Car finalement, le transsexuel et l’individu transgenre est peut-être l’être humain le plus abouti, le final, l’apothéose. A l’image de l’androgyne de la mythologie grecque, être parfait que Zeus tellement jaloux a fini par séparer en deux, il est à la fois homme et femme, prenant les forces et jouant avec la faiblesse des deux camps pour apprendre à s’aimer pleinement. Ce n’est pas une erreur de vivre avec un corps différent de celui qu’on veut. C’est une forme de bénédiction. J’espère juste qu’on finira tous par s’en apercevoir.
À lire :
Strike a pose, histoires du voguing, de Jeremy Patinier. Ce livre est le fruit des recherches d’un passionné, et le premier en france consacré à cette culture. C’est une mine d’informations. Alors achète le, en plus tu soutiens un petit éditeur, ça changera.

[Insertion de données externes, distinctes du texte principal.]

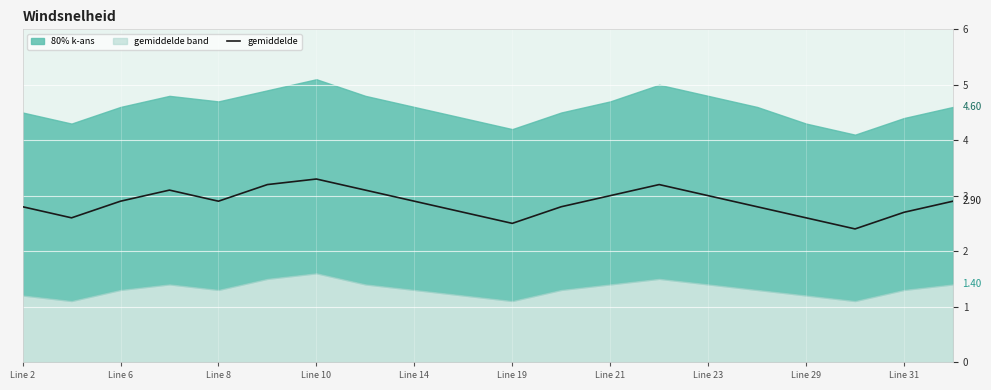

What is the smallest value displayed?

2.4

Voguing 1989-1992 par Chantal Regnault. J’aimerais t’en faire un compte rendu plus poussé, mais Amazon me l’a amené hier. Alors je te dirais juste qu’il y a de belles images dedans.
À voir :
Paris is burning, de Jennie Livingstone. Un documentaire magique. Bien que fort déprécié par la communauté à sa sortie, le portrait est beau et réaliste, sans concessions. Tu peux le trouver sur Youtube ou bien faire comme moi, harceler Loïg pour qu’il te le prête. Ouais, ok, il est sur Amazon aussi.